Я её видел впервые… нет, не в романе - раньше. Ещё до того, как начал писать. Она прошла мимо меня по Невскому - в чёрном платье, в простой шляпке, одна, в толпе, и вдруг обернулась. И я замер. Потому что в этом повороте головы было всё: и «спасите меня», и «не смейте ко мне прикасаться», и «я уже мертва, оставьте меня». И глаза - Боже мой, какие глаза! Такие глаза бывают только у тех, кого оскорбили в самом святом, в самом детском, в самом беззащитном. Она несла в себе этот оскорблённый детский взгляд до конца дней своих.

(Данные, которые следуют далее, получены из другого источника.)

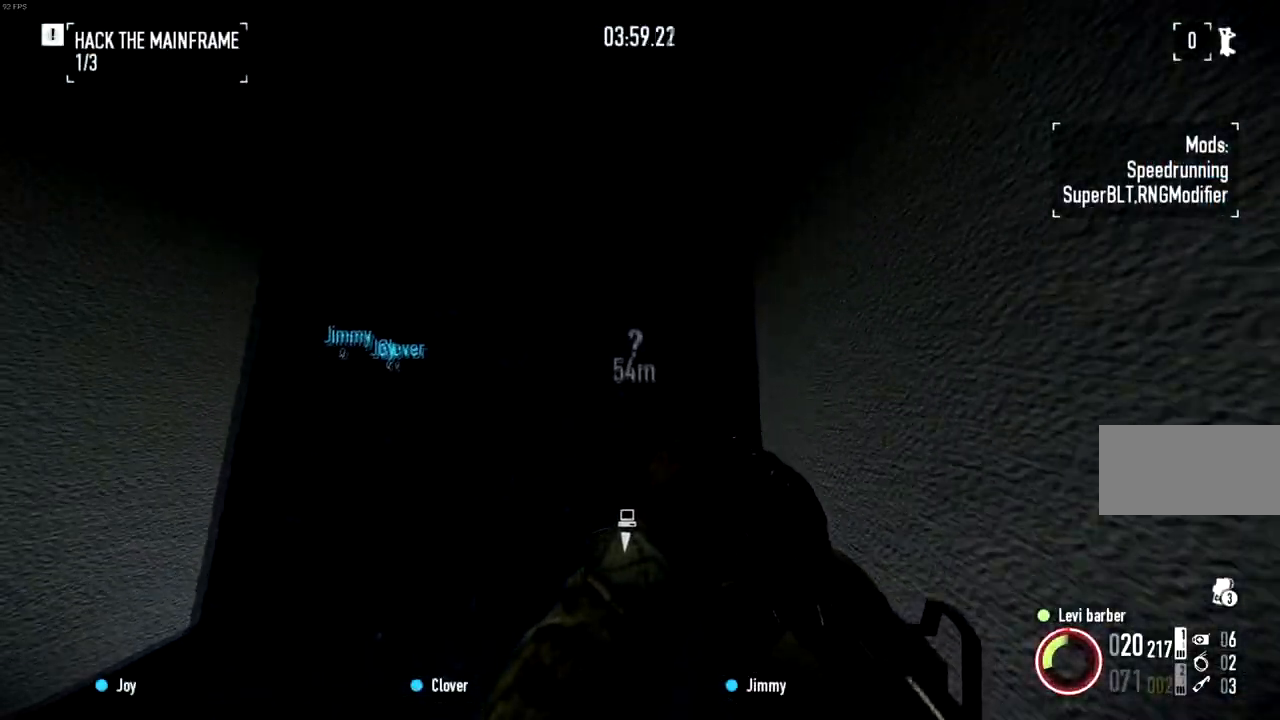
{"keys": [], "mouse": [], "events": [[17, "a", "up"], [350, "w", "up"]]}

Тот человек… Тот, первый… Как его… Тоцкий, да. Он не был злодеем из мелодрамы. Он был хуже. Он был обыкновенным. Обыкновенным господином с прекрасными манерами, с деньгами, с положением. Он посмотрел на неё, на двенадцатилетнюю девочку, и решил, что может её купить. Не тело даже - душу. Он купил её стыд. Он научил её смотреть на себя его глазами - глазами владельца. И она поверила. Поверила, что она - вещь. Красивая, дорогая, но вещь. И с тех пор вся жизнь её стала одним бесконечным, мучительным доказательством: «Да, я - вещь. Смотрите. Восхищайтесь. Покупайте. Только не смейте притворяться, что я человек».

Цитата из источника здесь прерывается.